Task inputs:
+--
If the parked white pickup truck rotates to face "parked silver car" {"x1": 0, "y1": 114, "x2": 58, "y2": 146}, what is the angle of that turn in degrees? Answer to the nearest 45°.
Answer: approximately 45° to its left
+--
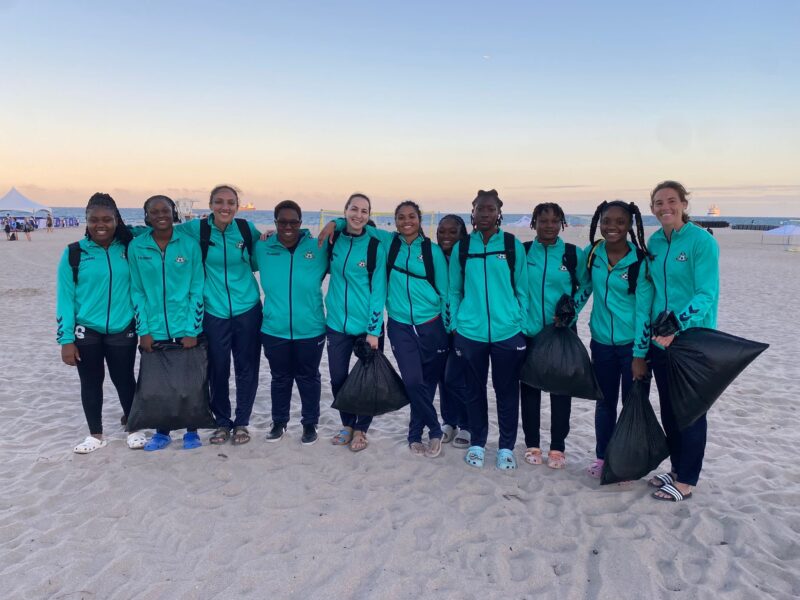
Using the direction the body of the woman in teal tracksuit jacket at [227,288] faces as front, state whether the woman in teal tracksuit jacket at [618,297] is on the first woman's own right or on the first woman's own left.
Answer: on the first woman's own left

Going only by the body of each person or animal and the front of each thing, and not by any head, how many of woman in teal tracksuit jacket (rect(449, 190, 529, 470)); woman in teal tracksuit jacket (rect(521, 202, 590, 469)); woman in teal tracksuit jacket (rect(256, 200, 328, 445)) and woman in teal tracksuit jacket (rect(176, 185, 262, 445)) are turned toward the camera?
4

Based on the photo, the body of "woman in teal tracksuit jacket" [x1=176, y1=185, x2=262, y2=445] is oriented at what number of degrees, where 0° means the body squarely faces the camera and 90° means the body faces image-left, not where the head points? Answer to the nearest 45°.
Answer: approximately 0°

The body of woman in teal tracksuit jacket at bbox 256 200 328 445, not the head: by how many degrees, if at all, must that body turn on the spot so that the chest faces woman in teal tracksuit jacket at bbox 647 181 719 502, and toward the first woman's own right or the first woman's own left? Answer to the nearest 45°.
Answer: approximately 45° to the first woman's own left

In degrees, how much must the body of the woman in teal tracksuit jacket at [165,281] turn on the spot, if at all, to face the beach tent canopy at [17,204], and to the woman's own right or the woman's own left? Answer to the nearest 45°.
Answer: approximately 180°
+--
Copy the listing from the line containing "If the parked" through the line containing "Answer: approximately 45° to its left", including both of those lines.

Solution to the problem:
If the parked white pickup truck rotates to face "parked silver car" {"x1": 0, "y1": 114, "x2": 58, "y2": 146}, what is the angle of that turn in degrees? Answer to the nearest 45°.
Answer: approximately 45° to its left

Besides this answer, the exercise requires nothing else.